Playwright Neil Simon dies aged 91

7:42 am on 27 August 2018

US playwright Neil Simon, whose name was synonymous with Broadway comedy and theatre, has died in New York.

(file photo July 2006)  Neil Simon from "The Kennedy Center Presents: The 2006 Mark Twain Prize For American Humor" speaks onstage during the 2006 Summer Television Critics Association Press Tour for PBS held at the Ritz-Carlton Huntington Hotel in Pasadena, California.

Neil Simon, who has died aged 91, grew up in the New York City borough of the Bronx. Photo: AFP / Getty Images

The Odd Couple and Barefoot in the Park writer had more than 30 plays on Broadway, and also wrote numerous films, some original and other adaptations of his theatre works.

He won a Pulitzer Prize in 1991 for his play Lost in Yonkers, and received more Oscar and Tony nominations combined than any other writer.

Simon also wrote original screenplays, the best known being The Goodbye Girl, starring Richard Dreyfuss as a struggling actor, and The Heartbreak Kid, which featured Charles Grodin as a recently married man, lusting to drop his new wife for a blonde goddess played by Cybill Shepherd.

Many of his plays were adapted into movies and one, The Odd Couple, became a popular TV series.

Simon drew on his tumultuous New York Jewish upbringing in many of his works.

A new Simon play almost every theatrical season was a Broadway staple from 1960 through the mid-1990s, placing him in the ranks of America's top playwrights. He wrote more than 40 plays that were funny, moving and immensely popular - sometimes shifting from slapstick to melodrama with the turn of a phrase.

At one point he had a record four plays running simultaneously on Broadway.

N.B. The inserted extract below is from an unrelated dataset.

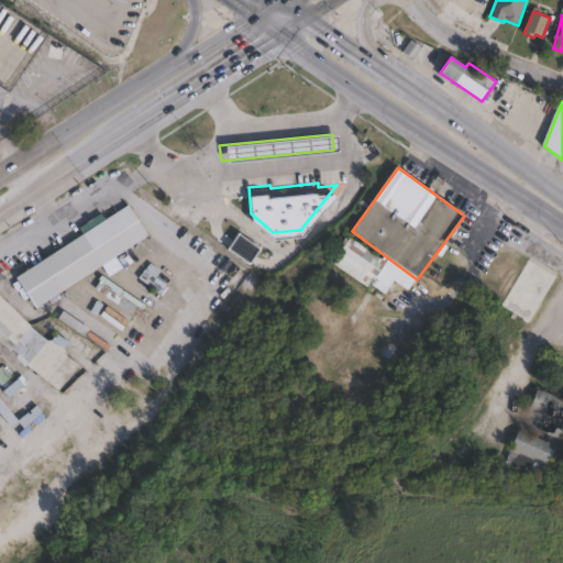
[(146,233),(34,306),(15,276),(127,203),(146,233)]
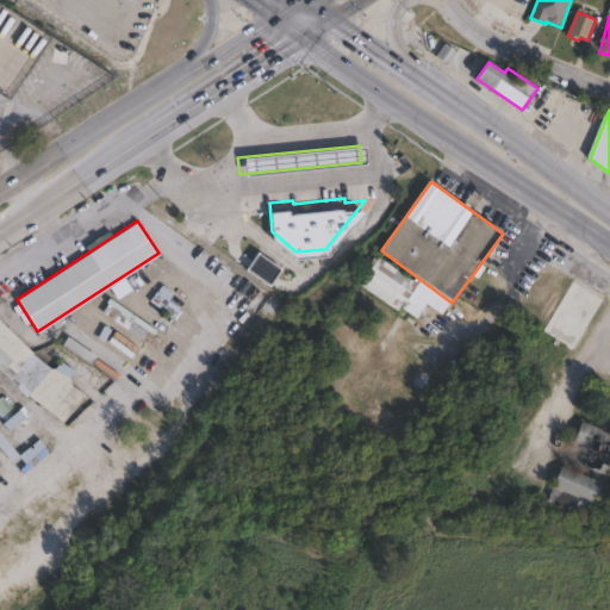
[(419,284),(399,311),(359,282),(381,251),(417,278),(415,280),(419,284)]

Simon was called "not just a show business success but an institution" by one New York critic. While his voice and comedy were decidedly East Coast and often reflected an ethnic Jewish experience, Simon's works played to packed houses around the world.

He won Tony Awards for The Odd Couple, Biloxi Blues, and Lost in Yonkers and a fourth for his overall contribution to American theatre. He was nominated for 13 other Tonys.

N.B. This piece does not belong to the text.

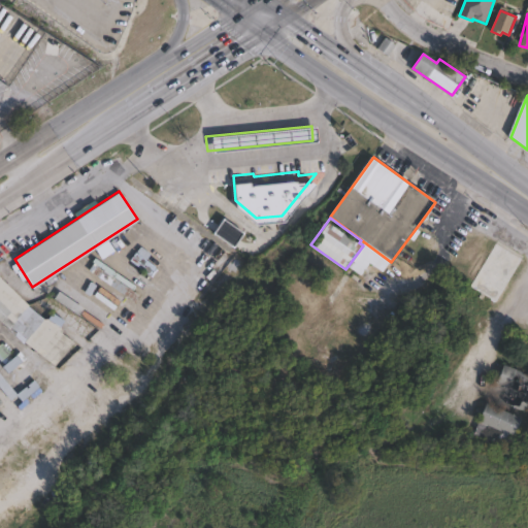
[(235,245),(232,249),(211,234),(213,230),(222,219),(243,233),(235,245)]
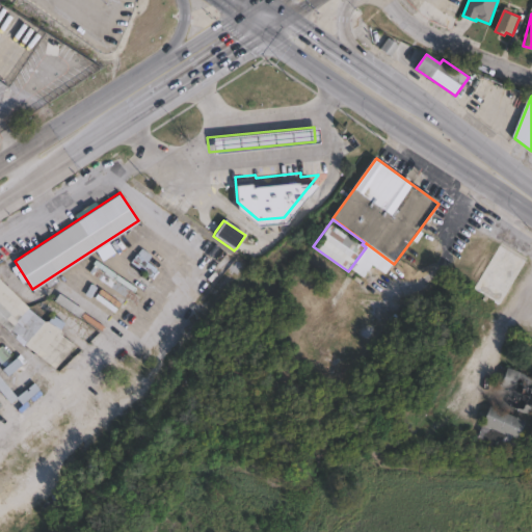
[(526,261),(501,303),(476,289),(500,246),(526,261)]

Lost in Yonkers (1990), a painfully funny story about the relationship between an abusive mother and her grown children, also won the Pulitzer Prize for drama in 1991.

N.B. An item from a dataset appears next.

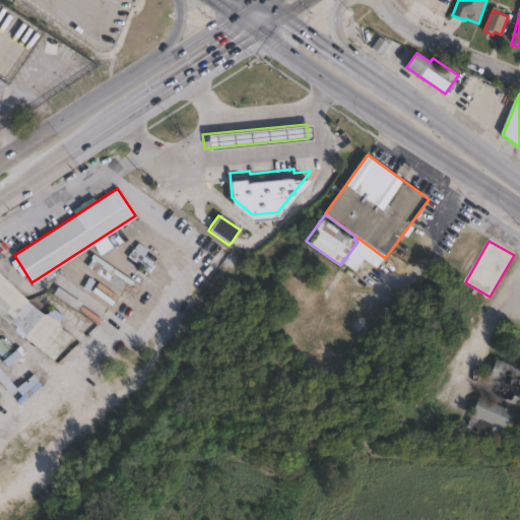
[(136,291),(132,298),(86,266),(91,260),(136,291)]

Simon's childhood was marred by the breakup of his parents. At first he was reluctant to draw on that pain, fearing it would make his plays too dark.

Later in his career he would use his own painful experiences, such as in the semi-biographical Brighton Beach Memoirs, to give his work more depth.

But being entertaining was his primary goal.

"When I was a kid, I climbed up on a stone ledge to watch an outdoor movie of Charlie Chaplin," Simon once told Life magazine. "I laughed so hard I fell off, cut my head open and was taken to the doctor, bleeding and laughing.

"... My idea of the ultimate achievement in a comedy is to make a whole audience fall onto the floor, writhing and laughing so hard that some of them pass out."

Big Bang Theory creator Bill Prady said there was "no American comedy writer whose work isn't influenced by the rhythm and music of Neil Simon's words."

Mark Hamill called Simon a "giant of the American theatre".

Simon died at New York-Presbyterian Hospital in New York City of complications from pneumonia, his representatives DKC/O&M said.

He was admitted to the hospital a few days ago and the pneumonia was in his lungs, longtime publicist and friend Bill Evans said.

Evans said he gave Simon a kidney in 2004. "It was wonderful to be in his life and for him to be in my life," he said, calling Simon a major figure in American culture. "It has been so great to be part of all of it."

Simon was married five times, twice to actress Diane Lander. He is survived by wife Elaine Joyce and his three daughters from different marriages, Evans said.